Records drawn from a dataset
►

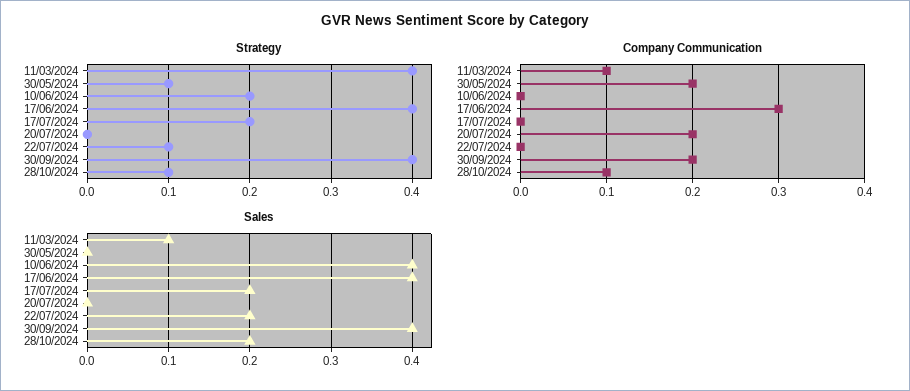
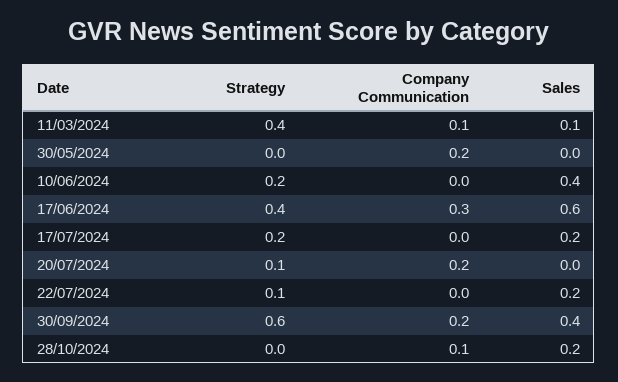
  {
    "Strategy": {
      "11/03/2024": 0.4,
-     "30/05/2024": 0.1,
+     "30/05/2024": 0,
      "10/06/2024": 0.2,
      "17/06/2024": 0.4,
      "17/07/2024": 0.2,
-     "20/07/2024": 0,
+     "20/07/2024": 0.1,
      "22/07/2024": 0.1,
-     "30/09/2024": 0.4,
+     "30/09/2024": 0.6,
-     "28/10/2024": 0.1
+     "28/10/2024": 0
    },
    "Company Communication": {
      "11/03/2024": 0.1,
      "30/05/2024": 0.2,
      "10/06/2024": 0,
      "17/06/2024": 0.3,
      "17/07/2024": 0,
      "20/07/2024": 0.2,
      "22/07/2024": 0,
      "30/09/2024": 0.2,
      "28/10/2024": 0.1
    },
    "Sales": {
      "11/03/2024": 0.1,
      "30/05/2024": 0,
      "10/06/2024": 0.4,
-     "17/06/2024": 0.4,
+     "17/06/2024": 0.6,
      "17/07/2024": 0.2,
      "20/07/2024": 0,
      "22/07/2024": 0.2,
      "30/09/2024": 0.4,
      "28/10/2024": 0.2
    }
  }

◄

The copy you produce must hold all the records above exactly and none of their pictures.

● SOLUTION TO THIS PROBLEM
  {
    "Strategy": {
      "11/03/2024": 0.4,
-     "30/05/2024": 0.1,
+     "30/05/2024": 0,
      "10/06/2024": 0.2,
      "17/06/2024": 0.4,
      "17/07/2024": 0.2,
-     "20/07/2024": 0,
+     "20/07/2024": 0.1,
      "22/07/2024": 0.1,
-     "30/09/2024": 0.4,
+     "30/09/2024": 0.6,
-     "28/10/2024": 0.1
+     "28/10/2024": 0
    },
    "Company Communication": {
      "11/03/2024": 0.1,
      "30/05/2024": 0.2,
      "10/06/2024": 0,
      "17/06/2024": 0.3,
      "17/07/2024": 0,
      "20/07/2024": 0.2,
      "22/07/2024": 0,
      "30/09/2024": 0.2,
      "28/10/2024": 0.1
    },
    "Sales": {
      "11/03/2024": 0.1,
      "30/05/2024": 0,
      "10/06/2024": 0.4,
-     "17/06/2024": 0.4,
+     "17/06/2024": 0.6,
      "17/07/2024": 0.2,
      "20/07/2024": 0,
      "22/07/2024": 0.2,
      "30/09/2024": 0.4,
      "28/10/2024": 0.2
    }
  }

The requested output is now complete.